__Text to read__
# Drawing requests!!!!



## OscarTheHedgie (Aug 30, 2015)

Hi  all I am homeschooled and am learning to draw/sketch and I am takeing drawing requests of your hedhogs or other pets! I will warn you I'm learning!but if you want a ok drawing for free type in the comments wil a picture and I'll get to it! <3 :grin:


----------



## Draenog (Feb 27, 2012)

I have a lot of pictures on my blog (see signature), if you want you can use them as a reference for practice


----------



## Mirabella (Sep 16, 2015)

Here's my Bella ... I'd love to have her portrait done :smile:


----------



## octopushedge (Apr 26, 2015)

Hey Emma, if you ever want advice, feel free to ask me! I used to go to university for art  This is an excellent way to practice, I hope you get some nice photos!


----------



## Mirabella (Sep 16, 2015)

here are some side pics of Bella...


----------



## myky11 (Jan 8, 2015)

This is a really great idea! Here are some pictures of my Moki :grin:

P.S. Three of them are sideways.... idk why. Sorry.


----------



## nuttylover (Jun 5, 2015)

Wow!  Chestnut says if you have some spare ink, he'd love to be your model


----------



## OscarTheHedgie (Aug 30, 2015)

Looks like drawing isn't working out Right now so I am going to paint them! That will look so much cooler! I'm really excited I will work onbellas first then koi and then chest nut! If I need anymore pictures I will pm you can you can send them to me there or just put them here. Sorry if this confuses you I just think painting will look better  <3


----------



## OscarTheHedgie (Aug 30, 2015)

ok I am just getting started, sorry! I will get working then post the pictures here!!!!


----------



## Zola (Nov 17, 2015)

I'm about to be a new hedgie mom and would love a painting of my baby! What a great idea this is Zola!


----------



## AlternianIdiot (Dec 14, 2015)

it will be a few months until i get one but when i do id love a portrate


----------

__Information supplied__

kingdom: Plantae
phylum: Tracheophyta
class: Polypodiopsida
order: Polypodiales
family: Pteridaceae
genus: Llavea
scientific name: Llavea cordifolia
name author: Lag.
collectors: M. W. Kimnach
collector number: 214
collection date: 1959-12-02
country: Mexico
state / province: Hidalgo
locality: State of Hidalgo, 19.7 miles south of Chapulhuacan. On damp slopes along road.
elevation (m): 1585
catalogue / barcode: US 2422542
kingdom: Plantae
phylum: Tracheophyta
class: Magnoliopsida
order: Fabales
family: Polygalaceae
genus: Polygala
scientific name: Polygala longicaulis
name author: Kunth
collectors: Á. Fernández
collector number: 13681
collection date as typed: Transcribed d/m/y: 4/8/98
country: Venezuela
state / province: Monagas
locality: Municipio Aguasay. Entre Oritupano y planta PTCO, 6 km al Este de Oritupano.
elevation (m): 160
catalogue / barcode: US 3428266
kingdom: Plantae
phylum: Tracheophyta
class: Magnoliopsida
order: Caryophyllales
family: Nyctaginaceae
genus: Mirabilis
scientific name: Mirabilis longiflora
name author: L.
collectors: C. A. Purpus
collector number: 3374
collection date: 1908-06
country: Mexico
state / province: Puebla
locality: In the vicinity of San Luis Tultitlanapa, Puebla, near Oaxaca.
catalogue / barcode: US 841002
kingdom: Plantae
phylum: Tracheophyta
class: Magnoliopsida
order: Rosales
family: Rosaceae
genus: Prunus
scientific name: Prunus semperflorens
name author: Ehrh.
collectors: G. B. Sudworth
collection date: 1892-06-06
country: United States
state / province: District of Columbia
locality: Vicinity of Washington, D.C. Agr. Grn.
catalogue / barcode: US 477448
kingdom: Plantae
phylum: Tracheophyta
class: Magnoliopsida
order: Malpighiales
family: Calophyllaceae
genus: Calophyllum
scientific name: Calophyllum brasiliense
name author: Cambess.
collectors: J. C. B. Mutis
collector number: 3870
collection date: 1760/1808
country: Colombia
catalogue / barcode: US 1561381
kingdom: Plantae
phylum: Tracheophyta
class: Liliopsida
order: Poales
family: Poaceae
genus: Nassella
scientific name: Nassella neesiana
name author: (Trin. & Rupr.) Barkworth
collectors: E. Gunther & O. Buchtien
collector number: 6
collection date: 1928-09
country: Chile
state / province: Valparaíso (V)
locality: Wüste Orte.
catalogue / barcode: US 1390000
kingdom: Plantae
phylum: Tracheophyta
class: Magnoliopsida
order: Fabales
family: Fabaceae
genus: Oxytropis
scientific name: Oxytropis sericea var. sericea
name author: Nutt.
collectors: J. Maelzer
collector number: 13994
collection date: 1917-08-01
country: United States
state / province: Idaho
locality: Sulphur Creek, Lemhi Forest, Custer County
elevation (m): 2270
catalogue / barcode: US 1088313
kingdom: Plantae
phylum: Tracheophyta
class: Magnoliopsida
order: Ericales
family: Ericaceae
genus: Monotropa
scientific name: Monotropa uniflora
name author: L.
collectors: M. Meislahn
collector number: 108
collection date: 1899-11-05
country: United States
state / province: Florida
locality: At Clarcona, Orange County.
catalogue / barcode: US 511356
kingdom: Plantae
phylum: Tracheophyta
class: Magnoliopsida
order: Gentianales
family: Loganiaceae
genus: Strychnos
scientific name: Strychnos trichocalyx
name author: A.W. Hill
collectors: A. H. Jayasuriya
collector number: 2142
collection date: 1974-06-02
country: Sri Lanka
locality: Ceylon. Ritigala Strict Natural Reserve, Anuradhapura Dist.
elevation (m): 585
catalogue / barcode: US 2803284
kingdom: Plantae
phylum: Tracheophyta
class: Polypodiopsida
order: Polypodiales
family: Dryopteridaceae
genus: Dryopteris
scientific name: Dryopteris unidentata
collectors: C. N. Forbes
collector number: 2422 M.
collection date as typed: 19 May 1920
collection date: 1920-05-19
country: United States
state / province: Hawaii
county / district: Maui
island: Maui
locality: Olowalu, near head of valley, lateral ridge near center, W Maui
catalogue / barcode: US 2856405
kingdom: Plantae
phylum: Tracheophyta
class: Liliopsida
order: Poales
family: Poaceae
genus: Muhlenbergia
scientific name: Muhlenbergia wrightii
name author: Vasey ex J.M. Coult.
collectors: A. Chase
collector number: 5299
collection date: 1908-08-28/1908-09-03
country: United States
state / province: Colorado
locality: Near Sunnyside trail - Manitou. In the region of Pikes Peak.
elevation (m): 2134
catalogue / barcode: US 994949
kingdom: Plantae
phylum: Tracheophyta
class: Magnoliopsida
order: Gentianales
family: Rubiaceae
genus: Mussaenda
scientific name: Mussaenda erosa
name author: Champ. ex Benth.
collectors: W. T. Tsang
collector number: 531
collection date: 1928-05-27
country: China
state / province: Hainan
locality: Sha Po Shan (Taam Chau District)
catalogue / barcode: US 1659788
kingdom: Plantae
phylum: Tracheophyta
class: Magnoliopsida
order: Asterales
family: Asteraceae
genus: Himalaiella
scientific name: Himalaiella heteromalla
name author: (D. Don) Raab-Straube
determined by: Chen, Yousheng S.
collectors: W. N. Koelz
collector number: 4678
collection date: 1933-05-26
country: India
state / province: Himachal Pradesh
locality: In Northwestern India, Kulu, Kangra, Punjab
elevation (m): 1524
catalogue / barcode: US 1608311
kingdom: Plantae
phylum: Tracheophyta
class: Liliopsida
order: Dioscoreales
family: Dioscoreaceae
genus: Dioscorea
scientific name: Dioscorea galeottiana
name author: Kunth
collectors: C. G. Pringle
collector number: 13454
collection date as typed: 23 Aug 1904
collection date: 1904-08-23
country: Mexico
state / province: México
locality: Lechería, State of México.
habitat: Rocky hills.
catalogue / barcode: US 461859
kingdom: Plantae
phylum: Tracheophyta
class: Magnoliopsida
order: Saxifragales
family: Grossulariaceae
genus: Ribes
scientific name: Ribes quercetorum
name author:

__Problem set__
1. In the drawing requests thread, what does OscarTheHedgie decide to do instead of drawing the pets?
2. Sum up the drawing requests thread in two sentences.
3. Quote the stretch of the drawing requests thread from "Hey Emma, if" through "pics of Bella...".

__Task-by-task results__
1. Paint them, because drawing isn't working out right now.

2. OscarTheHedgie, a homeschooled learner, offers free drawings of forum members' hedgehogs and other pets, and other members reply with photos of their pets or offers of reference pictures and advice. OscarTheHedgie later decides to paint the pets instead, and two later posters say they would like portraits of hedgehogs they will soon have.

3.
Hey Emma, if you ever want advice, feel free to ask me! I used to go to university for art  This is an excellent way to practice, I hope you get some nice photos!


----------



## Mirabella (Sep 16, 2015)

here are some side pics of Bella...